The greenback had been on the defensive since late last week as downbeat U.S. indicators dented prospects of a near-term Fed rate hike.
But it gained some reprieve on Wednesday on hawkish views expressed by Atlanta Fed President Dennis Lockhart, who said two hikes in 2016 was a possibility, and on New York Fed President William Dudley saying the central bank could possibly raise rates as soon as September.
"Hawkish views from Fed officials can prompt short covering in the dollar, but they are not sufficient enough to kick off an uptrend," said Junichi Ishikawa, forex analyst at IG Securities in Tokyo.
Japan MOF says ready to respond to excessive FX moves
Japan's top currency diplomat, Masatsugu Asakawa, warned investors on Wednesday against pushing up the yen too fast, saying Tokyo would respond to excessive market moves.
Asakawa made the comment to reporters when asked about the dollar's fall to a seven-week low below 100 yen JPY= on Tuesday.

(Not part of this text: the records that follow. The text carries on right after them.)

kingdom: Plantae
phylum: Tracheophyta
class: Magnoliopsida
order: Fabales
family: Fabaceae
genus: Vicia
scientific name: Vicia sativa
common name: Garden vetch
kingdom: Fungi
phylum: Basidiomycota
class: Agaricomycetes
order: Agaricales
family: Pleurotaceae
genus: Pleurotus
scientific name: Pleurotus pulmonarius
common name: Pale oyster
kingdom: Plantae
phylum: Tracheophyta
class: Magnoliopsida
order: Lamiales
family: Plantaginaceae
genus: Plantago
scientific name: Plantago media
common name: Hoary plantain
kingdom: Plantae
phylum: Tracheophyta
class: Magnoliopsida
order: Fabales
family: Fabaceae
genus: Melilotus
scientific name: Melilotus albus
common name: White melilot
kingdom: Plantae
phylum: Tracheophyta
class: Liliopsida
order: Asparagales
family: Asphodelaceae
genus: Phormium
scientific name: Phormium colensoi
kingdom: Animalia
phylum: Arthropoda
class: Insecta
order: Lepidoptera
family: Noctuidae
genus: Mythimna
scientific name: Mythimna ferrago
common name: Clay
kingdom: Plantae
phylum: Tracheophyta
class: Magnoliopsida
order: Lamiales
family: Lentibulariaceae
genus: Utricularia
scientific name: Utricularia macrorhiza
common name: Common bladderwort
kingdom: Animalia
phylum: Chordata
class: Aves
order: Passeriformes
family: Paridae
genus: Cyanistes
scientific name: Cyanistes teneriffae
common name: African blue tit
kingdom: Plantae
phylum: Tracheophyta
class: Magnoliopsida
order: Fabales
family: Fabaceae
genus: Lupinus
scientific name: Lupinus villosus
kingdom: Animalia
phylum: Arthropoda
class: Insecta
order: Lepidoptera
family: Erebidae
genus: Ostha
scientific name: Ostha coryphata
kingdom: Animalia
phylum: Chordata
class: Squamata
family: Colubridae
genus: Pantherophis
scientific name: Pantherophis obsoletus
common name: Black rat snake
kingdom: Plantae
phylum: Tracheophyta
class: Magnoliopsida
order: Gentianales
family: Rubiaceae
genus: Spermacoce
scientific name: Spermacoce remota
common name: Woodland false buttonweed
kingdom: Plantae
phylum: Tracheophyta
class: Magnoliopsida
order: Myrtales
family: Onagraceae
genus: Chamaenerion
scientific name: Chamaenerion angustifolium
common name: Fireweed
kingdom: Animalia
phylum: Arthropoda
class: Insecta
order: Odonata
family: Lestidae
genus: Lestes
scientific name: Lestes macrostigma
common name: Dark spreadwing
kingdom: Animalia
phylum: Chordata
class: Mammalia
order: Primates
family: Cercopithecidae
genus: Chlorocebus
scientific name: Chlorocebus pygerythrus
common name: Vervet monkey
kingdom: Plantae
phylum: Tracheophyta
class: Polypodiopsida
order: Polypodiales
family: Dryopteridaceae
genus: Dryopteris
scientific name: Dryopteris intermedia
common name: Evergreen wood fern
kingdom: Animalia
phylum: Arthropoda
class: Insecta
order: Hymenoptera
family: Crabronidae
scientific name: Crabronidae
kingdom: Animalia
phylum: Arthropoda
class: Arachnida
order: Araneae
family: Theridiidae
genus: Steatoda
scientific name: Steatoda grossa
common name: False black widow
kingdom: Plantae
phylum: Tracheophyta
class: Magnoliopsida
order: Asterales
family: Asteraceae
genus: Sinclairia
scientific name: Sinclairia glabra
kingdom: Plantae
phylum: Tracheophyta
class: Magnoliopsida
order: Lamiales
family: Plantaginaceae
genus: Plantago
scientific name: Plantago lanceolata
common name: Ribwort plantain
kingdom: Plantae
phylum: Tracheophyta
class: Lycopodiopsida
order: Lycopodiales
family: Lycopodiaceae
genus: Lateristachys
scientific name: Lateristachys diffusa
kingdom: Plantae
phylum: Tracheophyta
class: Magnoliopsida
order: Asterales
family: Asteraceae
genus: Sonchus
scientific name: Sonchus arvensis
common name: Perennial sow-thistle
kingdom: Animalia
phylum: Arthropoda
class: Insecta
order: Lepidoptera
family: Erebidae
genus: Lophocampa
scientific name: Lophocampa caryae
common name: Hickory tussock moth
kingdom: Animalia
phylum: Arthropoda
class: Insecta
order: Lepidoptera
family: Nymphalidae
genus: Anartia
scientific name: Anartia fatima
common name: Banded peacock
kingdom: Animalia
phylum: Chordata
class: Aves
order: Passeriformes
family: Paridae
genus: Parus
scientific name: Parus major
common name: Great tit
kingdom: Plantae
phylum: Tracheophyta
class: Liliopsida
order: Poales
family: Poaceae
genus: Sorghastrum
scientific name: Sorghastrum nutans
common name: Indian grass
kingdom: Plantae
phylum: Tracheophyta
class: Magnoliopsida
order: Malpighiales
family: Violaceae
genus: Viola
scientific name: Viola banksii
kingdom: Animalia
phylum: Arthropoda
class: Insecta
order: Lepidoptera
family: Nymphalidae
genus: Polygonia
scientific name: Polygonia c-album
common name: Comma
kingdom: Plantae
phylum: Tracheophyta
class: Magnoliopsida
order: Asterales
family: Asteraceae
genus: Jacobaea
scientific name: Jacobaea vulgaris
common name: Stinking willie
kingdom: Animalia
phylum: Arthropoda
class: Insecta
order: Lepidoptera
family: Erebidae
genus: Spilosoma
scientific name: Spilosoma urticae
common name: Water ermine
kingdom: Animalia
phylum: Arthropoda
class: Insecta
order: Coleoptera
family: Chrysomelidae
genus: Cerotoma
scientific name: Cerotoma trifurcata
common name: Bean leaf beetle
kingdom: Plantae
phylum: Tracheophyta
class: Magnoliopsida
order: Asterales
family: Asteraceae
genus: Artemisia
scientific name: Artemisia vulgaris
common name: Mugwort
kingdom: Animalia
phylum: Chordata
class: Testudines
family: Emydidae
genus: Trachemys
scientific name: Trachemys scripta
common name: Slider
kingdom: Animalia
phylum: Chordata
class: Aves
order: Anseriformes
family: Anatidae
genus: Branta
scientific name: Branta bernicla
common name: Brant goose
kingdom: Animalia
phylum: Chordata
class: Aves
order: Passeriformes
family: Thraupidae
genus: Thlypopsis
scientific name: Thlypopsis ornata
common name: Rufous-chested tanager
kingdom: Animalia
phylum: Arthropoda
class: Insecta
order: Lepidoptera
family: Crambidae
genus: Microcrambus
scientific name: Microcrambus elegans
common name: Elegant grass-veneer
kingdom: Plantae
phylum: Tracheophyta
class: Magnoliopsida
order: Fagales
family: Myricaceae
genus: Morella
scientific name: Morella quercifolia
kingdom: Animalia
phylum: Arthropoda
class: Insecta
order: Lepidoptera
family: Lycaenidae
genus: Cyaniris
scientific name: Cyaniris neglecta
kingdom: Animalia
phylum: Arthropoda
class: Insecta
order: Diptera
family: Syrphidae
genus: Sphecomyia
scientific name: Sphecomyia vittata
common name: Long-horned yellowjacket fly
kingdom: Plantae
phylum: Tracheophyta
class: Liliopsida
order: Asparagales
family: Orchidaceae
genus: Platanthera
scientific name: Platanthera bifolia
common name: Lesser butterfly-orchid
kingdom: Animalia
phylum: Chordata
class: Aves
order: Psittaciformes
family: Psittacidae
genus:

A rising yen tends to worry Japanese policymakers because it reduces export competitiveness and weighs on corporate earnings, but Japan's options are limited, because other Group of Seven countries frown upon competitive currency devaluation.
"We would have to respond if there are excessive moves. We're closely monitoring (the market)," he said, adding that Japanese authorities were exchanging views on the currency market with Group of Seven partners.
The yen has risen around 20 percent versus the dollar this year due to fading expectations for interest rate hikes from the U.S. Federal Reserve.
Oil fell on Wednesday
Oil prices fell away from 5-week highs on Wednesday as analysts doubted possible producer talks to rein in ballooning oversupply would be successful.
Brent crude futures LCOc1 were trading at $48.86 per barrel at 0702 GMT (3.02 a.m. ET), down 37 cents from their last settlement. Despite the dip, prices are still up over 17 percent since early August and remain not far off a five-week high of $49.36 a barrel reached the previous day.
U.S. West Texas Intermediate (WTI) crude CLc1 was at $46.34 per barrel, down 24 cents from its last close, but still up 18 percent from early August.